Just a reminder to all you “Life Unexpectees” out there: Lux is 15-years-old. Fifteen years old! I say this because, this week, it is very easy to forget that a girl who regularly stays at her boyfriends apartment, refers to her parents by their first names, constantly throws their failures and mistakes in their faces and who barters her love and good behavior in exchange for a job for her boyfriend, is only 15.
Likewise, it is difficult to remember that Cate and Baze (and Abbie for that matter) are not 15. What father offers to stop sleeping with his daughter’s aunt if she stops sneaking out to sleep with her boyfriend? What woman thinks it’s a good idea to sleep with her sister’s baby daddy? What mother shows up at her daughter’s deliquent boyfriends’ apartment, not to drag her home by her hair, but to see if she can offer him a job? (She can’t, btw, because even being the “star” of a Portland radio morning show does not cancel out the fact that Bug didn’t finish high school. Moral of the story" stay in school!)
And since Cate can’t help Bug earn the money he needs to stay in what is essentially a secret clubhouse for sex, then Baze will. Baze owns a bar! Baze doesn’t care about degrees or work experience. Can you carry limes from a cellar? If I throw keys at you, can you open a lock? Yes and yes? Hired!
One problem solved, on to the next one. Cate, Baze and Lux have to meet with social-worker Fern because Lux broke city curfew. Parents might not care if their kids are trolling around the streets in the wee hours of the night, but for pete’s sake the city still does! And these three people, that spend the majority of their day figuring out ways to make each other miserable, decide they cannot be apart.
So here’s the plan to stay together: Just lie. It will not matter if the lies corroborate, just say you saw “Billie Elliot,” say you’re happy, say Baze likes Math (that’s not even lying, because no one will suspect he actually has a friend named Math, because no one else in the world has a friend named Math.)
But you can’t fool Fern. Fern tried to see “Billie Elliot” and tackle fractions last Tuesday and she knows. It can’t happen. It’s not feasible. So let’s get real here, OK? Let’s see Lux cry and relive childhood abuse and storm out saying she will never forgive Cate for giving her up. Let’s hear Cate remember being 16 and pregnant and alone. Now that’s a family.
But did I mention there is a bright ray of light for these troubled souls? These issue-laden individuals have an honest-to-goodness therapist right at their fingertips, ready to dispense real therapist advice. Couldn’t you tell it was Abbie? Abbie, who loves dirty martinis, still lives with her alcoholic mother and jokes about “Mom’s box of wine” (ha ha ha), who is willing and able to hit the sack with Baze behind her sister’s back whenever he wants. What more could you ask for in a mental health professional?
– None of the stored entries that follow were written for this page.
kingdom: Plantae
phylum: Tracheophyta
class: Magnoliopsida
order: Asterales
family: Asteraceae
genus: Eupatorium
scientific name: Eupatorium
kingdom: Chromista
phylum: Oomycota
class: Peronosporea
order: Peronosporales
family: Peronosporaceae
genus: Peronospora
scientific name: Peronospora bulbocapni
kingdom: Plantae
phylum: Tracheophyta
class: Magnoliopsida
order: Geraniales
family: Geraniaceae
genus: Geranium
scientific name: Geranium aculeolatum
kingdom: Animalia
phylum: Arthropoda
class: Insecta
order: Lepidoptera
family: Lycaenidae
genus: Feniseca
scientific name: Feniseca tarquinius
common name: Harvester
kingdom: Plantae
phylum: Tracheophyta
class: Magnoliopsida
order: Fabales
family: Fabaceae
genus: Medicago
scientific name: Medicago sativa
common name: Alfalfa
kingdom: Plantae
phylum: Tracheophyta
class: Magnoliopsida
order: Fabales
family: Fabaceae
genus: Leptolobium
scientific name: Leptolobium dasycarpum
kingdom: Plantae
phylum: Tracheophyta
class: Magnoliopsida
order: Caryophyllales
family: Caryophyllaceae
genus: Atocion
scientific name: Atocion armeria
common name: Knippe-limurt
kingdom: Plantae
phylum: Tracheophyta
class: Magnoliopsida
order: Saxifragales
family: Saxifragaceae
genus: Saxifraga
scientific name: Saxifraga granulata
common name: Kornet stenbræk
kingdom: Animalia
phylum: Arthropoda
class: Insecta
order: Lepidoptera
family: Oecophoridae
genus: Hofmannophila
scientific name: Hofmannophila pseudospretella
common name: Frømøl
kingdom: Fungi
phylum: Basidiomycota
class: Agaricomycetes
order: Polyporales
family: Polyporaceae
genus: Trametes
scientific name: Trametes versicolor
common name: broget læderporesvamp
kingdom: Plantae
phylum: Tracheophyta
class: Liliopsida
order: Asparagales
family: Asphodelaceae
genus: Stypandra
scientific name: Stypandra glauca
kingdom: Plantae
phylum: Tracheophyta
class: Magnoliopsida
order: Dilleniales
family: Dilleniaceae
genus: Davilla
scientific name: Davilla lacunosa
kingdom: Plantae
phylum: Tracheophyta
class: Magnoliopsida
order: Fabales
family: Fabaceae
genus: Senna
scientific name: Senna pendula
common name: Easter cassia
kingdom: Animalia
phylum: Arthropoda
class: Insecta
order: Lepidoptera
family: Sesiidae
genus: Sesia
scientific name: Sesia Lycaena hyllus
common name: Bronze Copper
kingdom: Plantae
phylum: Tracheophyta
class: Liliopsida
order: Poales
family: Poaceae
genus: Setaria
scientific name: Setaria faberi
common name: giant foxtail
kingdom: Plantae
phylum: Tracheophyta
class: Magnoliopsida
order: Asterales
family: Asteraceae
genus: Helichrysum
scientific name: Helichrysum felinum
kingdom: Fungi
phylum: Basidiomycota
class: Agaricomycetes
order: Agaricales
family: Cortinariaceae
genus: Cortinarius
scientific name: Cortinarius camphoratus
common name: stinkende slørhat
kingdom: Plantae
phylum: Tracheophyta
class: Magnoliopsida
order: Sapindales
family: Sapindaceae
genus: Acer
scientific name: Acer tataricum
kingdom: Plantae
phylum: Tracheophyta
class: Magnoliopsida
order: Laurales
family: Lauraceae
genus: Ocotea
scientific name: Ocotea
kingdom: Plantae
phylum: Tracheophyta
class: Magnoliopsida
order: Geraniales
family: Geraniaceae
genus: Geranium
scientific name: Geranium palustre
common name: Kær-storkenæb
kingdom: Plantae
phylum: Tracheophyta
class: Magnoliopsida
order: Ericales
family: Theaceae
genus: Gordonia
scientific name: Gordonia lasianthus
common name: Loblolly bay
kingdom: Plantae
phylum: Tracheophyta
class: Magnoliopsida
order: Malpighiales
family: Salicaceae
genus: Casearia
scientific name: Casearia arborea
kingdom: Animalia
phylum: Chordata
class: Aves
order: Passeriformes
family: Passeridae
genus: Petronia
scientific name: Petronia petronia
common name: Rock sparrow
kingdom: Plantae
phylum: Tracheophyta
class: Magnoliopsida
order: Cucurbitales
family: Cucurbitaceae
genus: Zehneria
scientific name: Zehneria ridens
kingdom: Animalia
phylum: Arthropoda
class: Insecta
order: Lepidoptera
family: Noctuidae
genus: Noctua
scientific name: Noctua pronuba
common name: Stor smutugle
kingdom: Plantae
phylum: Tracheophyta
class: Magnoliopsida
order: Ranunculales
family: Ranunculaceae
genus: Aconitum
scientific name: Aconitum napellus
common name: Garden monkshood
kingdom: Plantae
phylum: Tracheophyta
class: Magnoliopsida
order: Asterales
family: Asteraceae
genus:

And when Lux says to Baze: Either we have a ketchup eating competition and you stop checking that I slept in my bed or I’m moving back in with Cate, Baze let’s her go. Because Baze is maturing. And Baze has Bug now; Baze needs “Dad practice” and Bug is dad-less, so it works out perfectly. And parenting boys is just teaching them about stocking liquor and ordering peanuts anyway. Baze can handle that.
And Ryan gets tricked into forgiving Cate, because if Lux has to try to forgive her for sending her into foster care for 15 years, then he has to forgive her for cheating on him. What’s the difference? Ryan doesn’t know. And, anyway, he misses Cate’s cold feet, the bags of ice in his bed just aren’t the same.
You can almost smell the reinstated parental rights.
What did you think of this episode? Was Lux being out of line when she screamed at Cate for leaving her when she was born or do you think she has a point? What do you think of Baze and Abbie? Finally, do you have any friends named Math?